“The More Spiritual Effort You Make, the More You Get!”

I hope that everyone has at least heard that “there is no salvation without humility.” All emotional and bodily pleasures are regrettably opposed to the spiritual good, due to the fact that the sin destroyed the harmony between body and spirit. That is why, if you want to achieve spiritual joy, you have no choice other than to exhaust your body with fasting, kneeling, physical labor. You must not allow your soul to be relaxed, to have free time and to slack off more than absolutely necessary. You require some rest, in fact: not everyone can lead the harsh life. It is very hard and painful. However, the measure of rest must remain under our control because we can easily turn relaxation of the body into lust. Sadly, people can hide some really indecent actions under the guise of well-earned rest. Even though their bad actions might pale in comparison with what is going on around us, it might nevertheless constitute a step away from God.

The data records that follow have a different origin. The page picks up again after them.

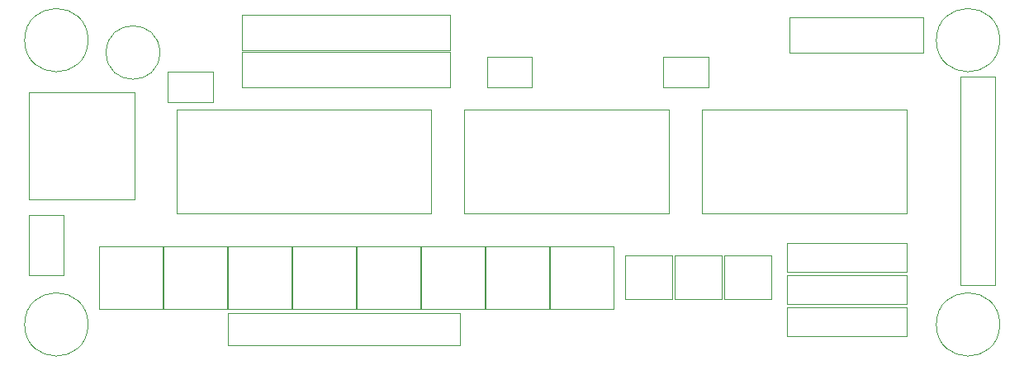
<source format=gbr>
%TF.GenerationSoftware,KiCad,Pcbnew,(5.1.9-0-10_14)*%
%TF.CreationDate,2021-05-20T01:37:57-04:00*%
%TF.ProjectId,REGISTER,52454749-5354-4455-922e-6b696361645f,rev?*%
%TF.SameCoordinates,Original*%
%TF.FileFunction,Other,User*%
%FSLAX46Y46*%
G04 Gerber Fmt 4.6, Leading zero omitted, Abs format (unit mm)*
G04 Created by KiCad (PCBNEW (5.1.9-0-10_14)) date 2021-05-20 01:37:57*
%MOMM*%
%LPD*%
G01*
G04 APERTURE LIST*
%ADD10C,0.050000*%
G04 APERTURE END LIST*
D10*
%TO.C,REF\u002A\u002A*%
X163016000Y-69342000D02*
G75*
G03*
X163016000Y-69342000I-3250000J0D01*
G01*
X163016000Y-98552000D02*
G75*
G03*
X163016000Y-98552000I-3250000J0D01*
G01*
X69544000Y-98552000D02*
G75*
G03*
X69544000Y-98552000I-3250000J0D01*
G01*
X69544000Y-69342000D02*
G75*
G03*
X69544000Y-69342000I-3250000J0D01*
G01*
%TO.C,J6*%
X141456000Y-70634000D02*
X155206000Y-70634000D01*
X155206000Y-70634000D02*
X155206000Y-67034000D01*
X155206000Y-67034000D02*
X141456000Y-67034000D01*
X141456000Y-67034000D02*
X141456000Y-70634000D01*
%TO.C,J2*%
X85322000Y-70380000D02*
X106672000Y-70380000D01*
X106672000Y-70380000D02*
X106672000Y-66780000D01*
X106672000Y-66780000D02*
X85322000Y-66780000D01*
X85322000Y-66780000D02*
X85322000Y-70380000D01*
%TO.C,C1*%
X110456000Y-71094000D02*
X110456000Y-74194000D01*
X110456000Y-74194000D02*
X115056000Y-74194000D01*
X115056000Y-74194000D02*
X115056000Y-71094000D01*
X115056000Y-71094000D02*
X110456000Y-71094000D01*
%TO.C,D11*%
X139580000Y-95976000D02*
X139580000Y-91476000D01*
X139580000Y-91476000D02*
X134730000Y-91476000D01*
X134730000Y-91476000D02*
X134730000Y-95976000D01*
X134730000Y-95976000D02*
X139580000Y-95976000D01*
%TO.C,D10*%
X134500000Y-95976000D02*
X134500000Y-91476000D01*
X134500000Y-91476000D02*
X129650000Y-91476000D01*
X129650000Y-91476000D02*
X129650000Y-95976000D01*
X129650000Y-95976000D02*
X134500000Y-95976000D01*
%TO.C,D9*%
X129420000Y-95976000D02*
X129420000Y-91476000D01*
X129420000Y-91476000D02*
X124570000Y-91476000D01*
X124570000Y-91476000D02*
X124570000Y-95976000D01*
X124570000Y-95976000D02*
X129420000Y-95976000D01*
%TO.C,C4*%
X76902000Y-70612000D02*
G75*
G03*
X76902000Y-70612000I-2750000J0D01*
G01*
%TO.C,C3*%
X133130000Y-74194000D02*
X133130000Y-71094000D01*
X133130000Y-71094000D02*
X128530000Y-71094000D01*
X128530000Y-71094000D02*
X128530000Y-74194000D01*
X128530000Y-74194000D02*
X133130000Y-74194000D01*
%TO.C,C2*%
X82330000Y-75718000D02*
X82330000Y-72618000D01*
X82330000Y-72618000D02*
X77730000Y-72618000D01*
X77730000Y-72618000D02*
X77730000Y-75718000D01*
X77730000Y-75718000D02*
X82330000Y-75718000D01*
%TO.C,U3*%
X108128000Y-87148000D02*
X129128000Y-87148000D01*
X129128000Y-87148000D02*
X129128000Y-76448000D01*
X129128000Y-76448000D02*
X108128000Y-76448000D01*
X108128000Y-76448000D02*
X108128000Y-87148000D01*
%TO.C,U2*%
X132512000Y-87148000D02*
X153512000Y-87148000D01*
X153512000Y-87148000D02*
X153512000Y-76448000D01*
X153512000Y-76448000D02*
X132512000Y-76448000D01*
X132512000Y-76448000D02*
X132512000Y-87148000D01*
%TO.C,U1*%
X78664000Y-87148000D02*
X104714000Y-87148000D01*
X104714000Y-87148000D02*
X104714000Y-76448000D01*
X104714000Y-76448000D02*
X78664000Y-76448000D01*
X78664000Y-76448000D02*
X78664000Y-87148000D01*
%TO.C,RN1*%
X83898000Y-97410000D02*
X83898000Y-100710000D01*
X83898000Y-100710000D02*
X107648000Y-100710000D01*
X107648000Y-100710000D02*
X107648000Y-97410000D01*
X107648000Y-97410000D02*
X83898000Y-97410000D01*
%TO.C,R3*%
X141190000Y-90194000D02*
X141190000Y-93194000D01*
X141190000Y-93194000D02*
X153450000Y-93194000D01*
X153450000Y-93194000D02*
X153450000Y-90194000D01*
X153450000Y-90194000D02*
X141190000Y-90194000D01*
%TO.C,R2*%
X141190000Y-96798000D02*
X141190000Y-99798000D01*
X141190000Y-99798000D02*
X153450000Y-99798000D01*
X153450000Y-99798000D02*
X153450000Y-96798000D01*
X153450000Y-96798000D02*
X141190000Y-96798000D01*
%TO.C,R1*%
X141190000Y-93496000D02*
X141190000Y-96496000D01*
X141190000Y-96496000D02*
X153450000Y-96496000D01*
X153450000Y-96496000D02*
X153450000Y-93496000D01*
X153450000Y-93496000D02*
X141190000Y-93496000D01*
%TO.C,J8*%
X158982000Y-73130000D02*
X158982000Y-94480000D01*
X158982000Y-94480000D02*
X162582000Y-94480000D01*
X162582000Y-94480000D02*
X162582000Y-73130000D01*
X162582000Y-73130000D02*
X158982000Y-73130000D01*
%TO.C,J5*%
X85322000Y-74190000D02*
X106672000Y-74190000D01*
X106672000Y-74190000D02*
X106672000Y-70590000D01*
X106672000Y-70590000D02*
X85322000Y-70590000D01*
X85322000Y-70590000D02*
X85322000Y-74190000D01*
%TO.C,J3*%
X63478000Y-87354000D02*
X63478000Y-93504000D01*
X63478000Y-93504000D02*
X67078000Y-93504000D01*
X67078000Y-93504000D02*
X67078000Y-87354000D01*
X67078000Y-87354000D02*
X63478000Y-87354000D01*
%TO.C,J1*%
X74290000Y-74724000D02*
X63480000Y-74724000D01*
X63480000Y-74724000D02*
X63480000Y-85724000D01*
X63480000Y-85724000D02*
X74290000Y-85724000D01*
X74290000Y-85724000D02*
X74290000Y-74724000D01*
%TO.C,D8*%
X70664000Y-96946000D02*
X77164000Y-96946000D01*
X77164000Y-96946000D02*
X77164000Y-90496000D01*
X77164000Y-90496000D02*
X70664000Y-90496000D01*
X70664000Y-90496000D02*
X70664000Y-96946000D01*
%TO.C,D7*%
X77268000Y-96946000D02*
X83768000Y-96946000D01*
X83768000Y-96946000D02*
X83768000Y-90496000D01*
X83768000Y-90496000D02*
X77268000Y-90496000D01*
X77268000Y-90496000D02*
X77268000Y-96946000D01*
%TO.C,D6*%
X83872000Y-96946000D02*
X90372000Y-96946000D01*
X90372000Y-96946000D02*
X90372000Y-90496000D01*
X90372000Y-90496000D02*
X83872000Y-90496000D01*
X83872000Y-90496000D02*
X83872000Y-96946000D01*
%TO.C,D5*%
X90476000Y-96946000D02*
X96976000Y-96946000D01*
X96976000Y-96946000D02*
X96976000Y-90496000D01*
X96976000Y-90496000D02*
X90476000Y-90496000D01*
X90476000Y-90496000D02*
X90476000Y-96946000D01*
%TO.C,D4*%
X97080000Y-96946000D02*
X103580000Y-96946000D01*
X103580000Y-96946000D02*
X103580000Y-90496000D01*
X103580000Y-90496000D02*
X97080000Y-90496000D01*
X97080000Y-90496000D02*
X97080000Y-96946000D01*
%TO.C,D3*%
X103684000Y-96946000D02*
X110184000Y-96946000D01*
X110184000Y-96946000D02*
X110184000Y-90496000D01*
X110184000Y-90496000D02*
X103684000Y-90496000D01*
X103684000Y-90496000D02*
X103684000Y-96946000D01*
%TO.C,D2*%
X110288000Y-96946000D02*
X116788000Y-96946000D01*
X116788000Y-96946000D02*
X116788000Y-90496000D01*
X116788000Y-90496000D02*
X110288000Y-90496000D01*
X110288000Y-90496000D02*
X110288000Y-96946000D01*
%TO.C,D1*%
X116892000Y-96946000D02*
X123392000Y-96946000D01*
X123392000Y-96946000D02*
X123392000Y-90496000D01*
X123392000Y-90496000D02*
X116892000Y-90496000D01*
X116892000Y-90496000D02*
X116892000Y-96946000D01*
%TD*%
M02*

</source>
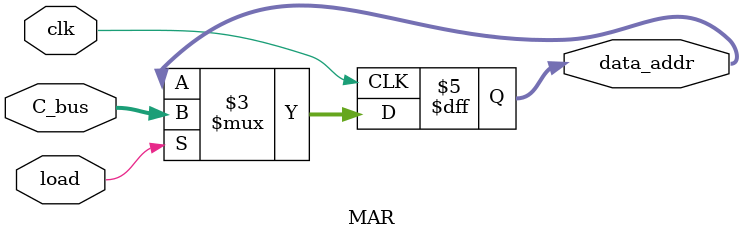
<source format=v>
`timescale 1ns / 1ps
module MAR(clk, load, C_bus, data_addr);

input clk, load;
input [23:0] C_bus;
output [23:0] data_addr;
reg [23:0] data_addr = 24'b0;

always@(posedge clk)
	begin
		if(load) data_addr <= C_bus;
	end
	
endmodule

</source>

We have to show reasonable wisdom and courage to be able to tread this royal path, in which case the Lord will look upon us graciously, willing to give us what He wants to give us and for the sake of which He came to earth. He says, It is better for you that I leave because in that case I will send you the Comforter. The veritable spiritual life means connection with the Comforter, the Holy Spirit. The Holy Spirit comforts man both in his physical labor and emotional sorrows. The Holy Spirit can comfort us so well that no one and nothing ever can, and there isn’t anything sweeter than that. It is not a hyperbole when we sing O Sweetest Jesus in the Akathist. The holy author of that Akathist breathed out this word because he felt the sweetness of being with God and communion with him. “O taste and see that the LORD is good.” When one has tasted that the Lord is good, even for one moment, he will never forget it. That is why each of us who has tasted the sweetness of church life, the sweetness of worship, cannot forget it by any means. All other delights, which we receive from the natural world, cannot compare with it. Worship is the genuine life in the Holy Spirit.

That is why our motivation to go to church as often as possible is understandable: we are rewarded if we do. Our souls are longing and yearning to experience that spiritual pleasure more and more. Alas, it isn’t possible. Our souls are too small to contain it. Therefore, we have to make them wider. The only way to make our souls wider is by doing the actions that I’ve mentioned in the beginning, i.e., by exerting, exhausting, and nudging oneself. The greater your effort, the more you will gain. There is no other way. It isn’t automatically granted, though: we can tell it from the 2,000-year long experience of the Church that the more one exhausted oneself, the more he or she gained as a result. That is why each of us actually reaps only what he has sown and receives only what he has earned. The unwillingness and shirking from that is stealing from yourself.